実行する指示 –
以下のレコードのすべての行を、行番号とその行の内容を並べたMarkdownの表として出力する。列名は「番号」と「テキスト」とし、空行は省いて、画像は解答に含めない。
--------------------------------------------------
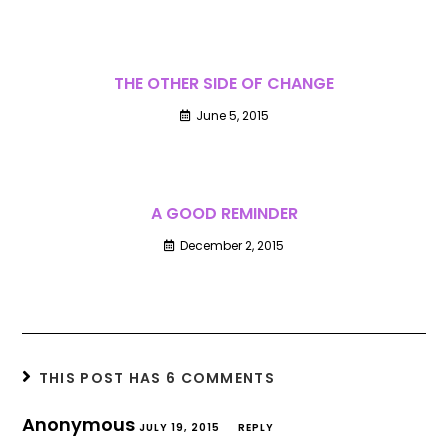
THE OTHER SIDE OF CHANGE
June 5, 2015
A GOOD REMINDER
December 2, 2015
THIS POST HAS 6 COMMENTS
Anonymous
JULY 19, 2015
REPLY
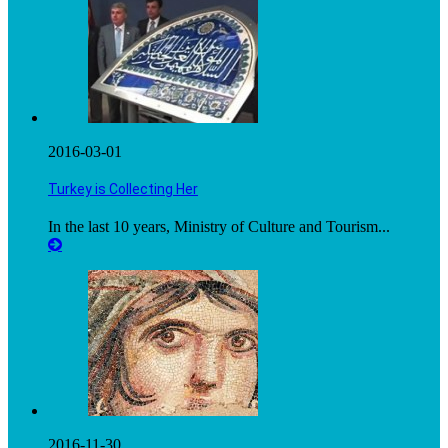
2016-03-01
Turkey is Collecting Her
In the last 10 years, Ministry of Culture and Tourism...
2016-11-30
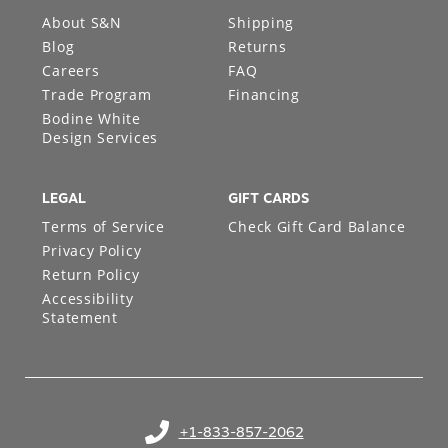
ABOUT
SUPPORT
About S&N
Shipping
Blog
Returns
Careers
FAQ
Trade Program
Financing
Bodine White
Design Services
LEGAL
GIFT CARDS
Terms of Service
Check Gift Card Balance
Privacy Policy
Return Policy
Accessibility
Statement
+1-833-857-2062
(opens in your phone application)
--------------------------------------------------
作業の解答 –
| 番号 | テキスト |
|---|---|
| 1 | THE OTHER SIDE OF CHANGE |
| 2 | June 5, 2015 |
| 3 | A GOOD REMINDER |
| 4 | December 2, 2015 |
| 5 | THIS POST HAS 6 COMMENTS |
| 6 | Anonymous |
| 7 | JULY 19, 2015 |
| 8 | REPLY |
| 9 | 2016-03-01 |
| 10 | Turkey is Collecting Her |
| 11 | In the last 10 years, Ministry of Culture and Tourism... |
| 12 | 2016-11-30 |
| 13 | ABOUT |
| 14 | SUPPORT |
| 15 | About S&N |
| 16 | Shipping |
| 17 | Blog |
| 18 | Returns |
| 19 | Careers |
| 20 | FAQ |
| 21 | Trade Program |
| 22 | Financing |
| 23 | Bodine White |
| 24 | Design Services |
| 25 | LEGAL |
| 26 | GIFT CARDS |
| 27 | Terms of Service |
| 28 | Check Gift Card Balance |
| 29 | Privacy Policy |
| 30 | Return Policy |
| 31 | Accessibility |
| 32 | Statement |
| 33 | +1-833-857-2062 |
| 34 | (opens in your phone application) |